» **Problem**
How many lines in the material below contain the word "program"? Answer with the number alone.

» **Data for analysis**
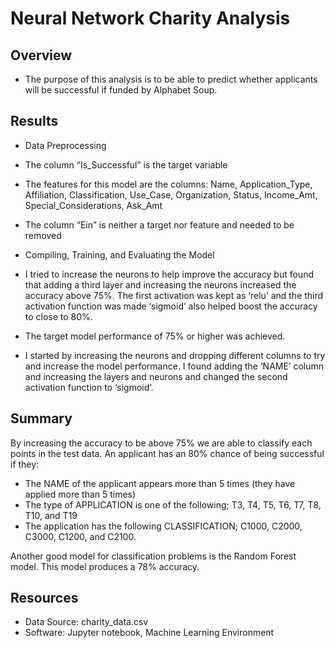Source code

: # Neural Network Charity Analysis

## Overview

-	The purpose of this analysis is to be able to predict whether applicants will be successful if funded by Alphabet Soup.  


## Results

-	Data Preprocessing
-	The column “Is_Successful” is the target variable

-	The features for this model are the columns: Name, Application_Type, Affiliation, Classification, Use_Case, Organization, Status, Income_Amt, Special_Considerations, Ask_Amt

-	The column “Ein” is neither a target nor feature and needed to be removed

-	Compiling, Training, and Evaluating the Model
-	I tried to increase the neurons to help improve the accuracy but found that adding a third layer and increasing the neurons increased the accuracy above 75%.  The first activation was kept as ‘relu’ and the third activation function was made ‘sigmoid’ also helped boost the accuracy to close to 80%.

-	The target model performance of 75% or higher was achieved.

-	I started by increasing the neurons and dropping different columns to try and increase the model performance.  I found adding the ‘NAME’ column and increasing the layers and neurons and changed the second activation function to ‘sigmoid’.


## Summary

By increasing the accuracy to be above 75% we are able to classify each points in the test data.  An applicant has an 80% chance of being successful if they:

-	The NAME of the applicant appears more than 5 times (they have applied more than 5 times) 
-	The type of APPLICATION is one of the following; T3, T4, T5, T6, T7, T8, T10, and T19 
-	The application has the following CLASSIFICATION; C1000, C2000, C3000, C1200, and C2100.
	
Another good model for classification problems is the Random Forest model.  This model produces a 78% accuracy.

## Resources
- Data Source: charity_data.csv
- Software: Jupyter notebook, Machine Learning Environment

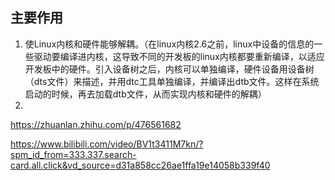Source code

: 

## 主要作用
1. 使Linux内核和硬件能够解耦。（在linux内核2.6之前，linux中设备的信息的一些驱动要编译进内核，这导致不同的开发板的linux内核都要重新编译，以适应开发板中的硬件。引入设备树之后，内核可以单独编译，硬件设备用设备树（dts文件）来描述，并用dtc工具单独编译，并编译出dtb文件。这样在系统启动的时候，再去加载dtb文件，从而实现内核和硬件的解耦）
2. 
https://zhuanlan.zhihu.com/p/476561682

https://www.bilibili.com/video/BV1t3411M7kn/?spm_id_from=333.337.search-card.all.click&vd_source=d31a858cc26ae1ffa19e14058b339f40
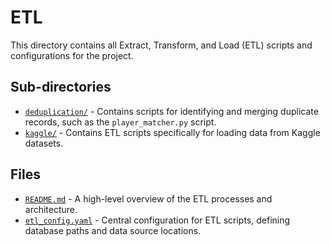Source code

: # ETL

This directory contains all Extract, Transform, and Load (ETL) scripts and configurations for the project.

## Sub-directories

*   [`deduplication/`](deduplication/) - Contains scripts for identifying and merging duplicate records, such as the `player_matcher.py` script.
*   [`kaggle/`](kaggle/) - Contains ETL scripts specifically for loading data from Kaggle datasets.

## Files

*   [`README.md`](README.md) - A high-level overview of the ETL processes and architecture.
*   [`etl_config.yaml`](etl_config.yaml) - Central configuration for ETL scripts, defining database paths and data source locations.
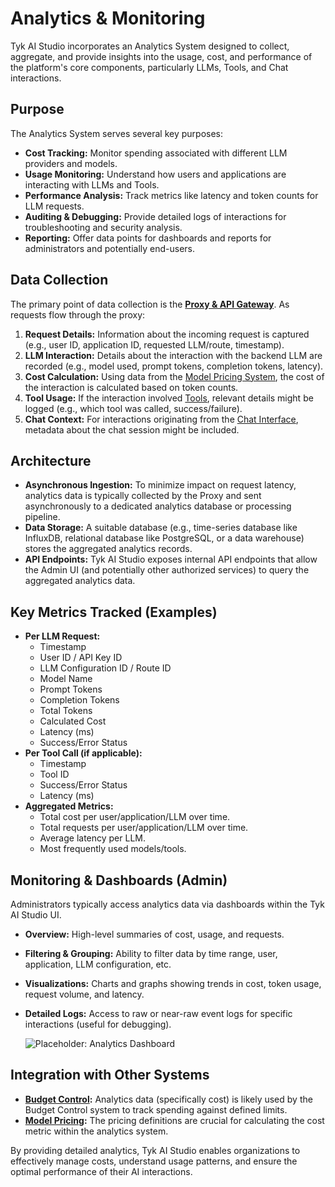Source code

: # Analytics & Monitoring

Tyk AI Studio incorporates an Analytics System designed to collect, aggregate, and provide insights into the usage, cost, and performance of the platform's core components, particularly LLMs, Tools, and Chat interactions.

## Purpose

The Analytics System serves several key purposes:

*   **Cost Tracking:** Monitor spending associated with different LLM providers and models.
*   **Usage Monitoring:** Understand how users and applications are interacting with LLMs and Tools.
*   **Performance Analysis:** Track metrics like latency and token counts for LLM requests.
*   **Auditing & Debugging:** Provide detailed logs of interactions for troubleshooting and security analysis.
*   **Reporting:** Offer data points for dashboards and reports for administrators and potentially end-users.

## Data Collection

The primary point of data collection is the **[Proxy & API Gateway](./proxy.md)**. As requests flow through the proxy:

1.  **Request Details:** Information about the incoming request is captured (e.g., user ID, application ID, requested LLM/route, timestamp).
2.  **LLM Interaction:** Details about the interaction with the backend LLM are recorded (e.g., model used, prompt tokens, completion tokens, latency).
3.  **Cost Calculation:** Using data from the [Model Pricing System](./llm-management.md#model-pricing-system), the cost of the interaction is calculated based on token counts.
4.  **Tool Usage:** If the interaction involved [Tools](./tools.md), relevant details might be logged (e.g., which tool was called, success/failure).
5.  **Chat Context:** For interactions originating from the [Chat Interface](./chat-interface.md), metadata about the chat session might be included.

## Architecture

*   **Asynchronous Ingestion:** To minimize impact on request latency, analytics data is typically collected by the Proxy and sent asynchronously to a dedicated analytics database or processing pipeline.
*   **Data Storage:** A suitable database (e.g., time-series database like InfluxDB, relational database like PostgreSQL, or a data warehouse) stores the aggregated analytics records.
*   **API Endpoints:** Tyk AI Studio exposes internal API endpoints that allow the Admin UI (and potentially other authorized services) to query the aggregated analytics data.

## Key Metrics Tracked (Examples)

*   **Per LLM Request:**
    *   Timestamp
    *   User ID / API Key ID
    *   LLM Configuration ID / Route ID
    *   Model Name
    *   Prompt Tokens
    *   Completion Tokens
    *   Total Tokens
    *   Calculated Cost
    *   Latency (ms)
    *   Success/Error Status
*   **Per Tool Call (if applicable):**
    *   Timestamp
    *   Tool ID
    *   Success/Error Status
    *   Latency (ms)
*   **Aggregated Metrics:**
    *   Total cost per user/application/LLM over time.
    *   Total requests per user/application/LLM over time.
    *   Average latency per LLM.
    *   Most frequently used models/tools.

## Monitoring & Dashboards (Admin)

Administrators typically access analytics data via dashboards within the Tyk AI Studio UI.

*   **Overview:** High-level summaries of cost, usage, and requests.
*   **Filtering & Grouping:** Ability to filter data by time range, user, application, LLM configuration, etc.
*   **Visualizations:** Charts and graphs showing trends in cost, token usage, request volume, and latency.
*   **Detailed Logs:** Access to raw or near-raw event logs for specific interactions (useful for debugging).

    ![Placeholder: Analytics Dashboard](https://placehold.co/600x400?text=Analytics+Dashboard)

## Integration with Other Systems

*   **[Budget Control](./llm-management.md#budget-control-system):** Analytics data (specifically cost) is likely used by the Budget Control system to track spending against defined limits.
*   **[Model Pricing](./llm-management.md#model-pricing-system):** The pricing definitions are crucial for calculating the cost metric within the analytics system.

By providing detailed analytics, Tyk AI Studio enables organizations to effectively manage costs, understand usage patterns, and ensure the optimal performance of their AI interactions.
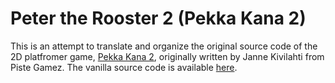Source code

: # Peter the Rooster 2 (Pekka Kana 2)
This is an attempt to translate and organize the original source code of the 2D platfromer game, [Pekka Kana 2](https://pistegamez.net/game_pk2.html), originally written by Janne Kivilahti from Piste Gamez.
The vanilla source code is available [here](https://www.pistegamez.net/PK2/PK2Source.zip).

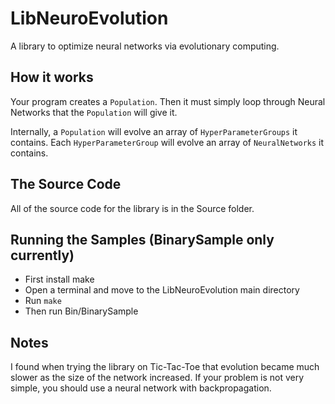 # LibNeuroEvolution
A library to optimize neural networks via evolutionary computing.

## How it works
Your program creates a `Population`.  Then it must simply loop through Neural Networks that the `Population` will give it.

Internally, a `Population` will evolve an array of `HyperParameterGroups` it contains.  Each `HyperParameterGroup` will evolve an array of `NeuralNetworks` it contains. 


## The Source Code
All of the source code for the library is in the Source folder.

## Running the Samples (BinarySample only currently)
* First install make
* Open a terminal and move to the LibNeuroEvolution main directory
* Run `make`
* Then run Bin/BinarySample

## Notes
I found when trying the library on Tic-Tac-Toe that evolution became much slower as the size of the network increased.  If your problem is not very simple, you should use a neural network with backpropagation.
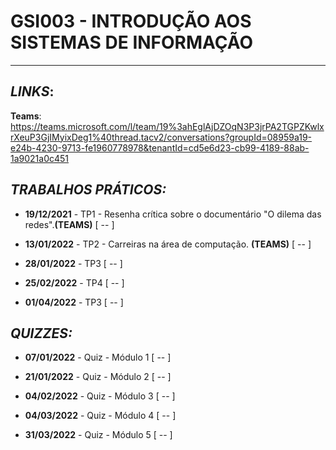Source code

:# GSI003 - INTRODUÇÃO AOS SISTEMAS DE INFORMAÇÃO
---
## ***LINKS***:
  **Teams**: https://teams.microsoft.com/l/team/19%3ahEglAjDZOqN3P3jrPA2TGPZKwlxrXeuP3GjIMyixDeg1%40thread.tacv2/conversations?groupId=08959a19-e24b-4230-9713-fe1960778978&tenantId=cd5e6d23-cb99-4189-88ab-1a9021a0c451


## ***TRABALHOS PRÁTICOS:***

  - **19/12/2021** - TP1 - Resenha crítica sobre o documentário "O dilema das redes".**(TEAMS)** [ -- ]

  - **13/01/2022** - TP2 - Carreiras na área de computação. **(TEAMS)** [ -- ]

  - **28/01/2022** - TP3 [ -- ]

  - **25/02/2022** - TP4 [ -- ]

  - **01/04/2022** - TP3 [ -- ]

## ***QUIZZES:***

  - **07/01/2022** - Quiz - Módulo 1 [ -- ]

  - **21/01/2022** - Quiz - Módulo 2 [ -- ]

  - **04/02/2022** - Quiz - Módulo 3 [ -- ]

  - **04/03/2022** - Quiz - Módulo 4 [ -- ]

  - **31/03/2022** - Quiz - Módulo 5 [ -- ]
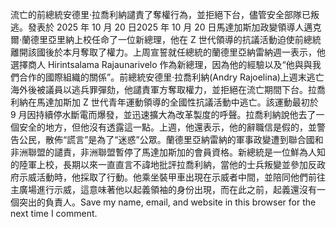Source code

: 流亡的前總統安德里·拉喬利納譴責了奪權行為，並拒絕下台，儘管安全部隊已叛逃。發表於 2025 年 10 月 20 日2025 年 10 月 20 日馬達加斯加政變領導人邁克爾·蘭德里亞里納上校任命了一位新總理，他在 Z 世代領導的抗議活動迫使前總統離開該國後於本月奪取​​了權力。上周宣誓就任總統的蘭德里亞納雷納週一表示，他選擇商人 Hirintsalama Rajaunarivelo 作為新總理，因為他的經驗以及“他與與我們合作的國際組織的關係”。前總統安德里·拉喬利納(Andry Rajoelina)上週末逃亡海外後被議員以逃兵罪彈劾，他譴責軍方奪取權力，並拒絕在流亡期間下台。拉喬利納在馬達加斯加 Z 世代青年運動領導的全國性抗議活動中逃亡。該運動最初於 9 月因持續停水斷電而爆發，並迅速擴大為改革製度的呼聲。拉喬利納說他去了一個安全的地方，但他沒有透露這一點。上週，他還表示，他的辭職信是假的，並警告公民，散佈“謊言”是為了“迷惑”公眾。蘭德里亞納雷納的軍事政變遭到聯合國和非洲聯盟的譴責，非洲聯盟暫停了馬達加斯加的會員資格。新總統是一位鮮為人知的陸軍上校，長期以來一直直言不諱地批評拉喬利納，當他的士兵叛變並參加反政府示威活動時，他採取了行動。他乘坐裝甲車出現在示威者中間，並陪同他們前往主廣場進行示威，這意味著他以起義領袖的身份出現，而在此之前，起義還沒有一個突出的負責人。Save my name, email, and website in this browser for the next time I comment.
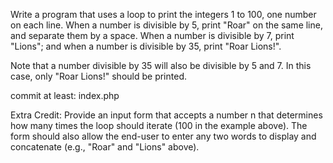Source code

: Write a program that uses a loop to print the integers 1 to 100, one
number on each line. When a number is divisible by 5, print "Roar" on
the same line, and separate them by a space. When a number is divisible
by 7, print "Lions"; and when a number is divisible by 35, print "Roar
Lions!".

Note that a number divisible by 35 will also be divisible by 5 and 7. In
this case, only "Roar Lions!" should be printed.

commit at least: index.php

Extra Credit: Provide an input form that accepts a number n that
determines how many times the loop should iterate (100 in the example
above). The form should also allow the end-user to enter any two words
to display and concatenate (e.g., "Roar" and "Lions" above).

» **Solution for this exercise**
2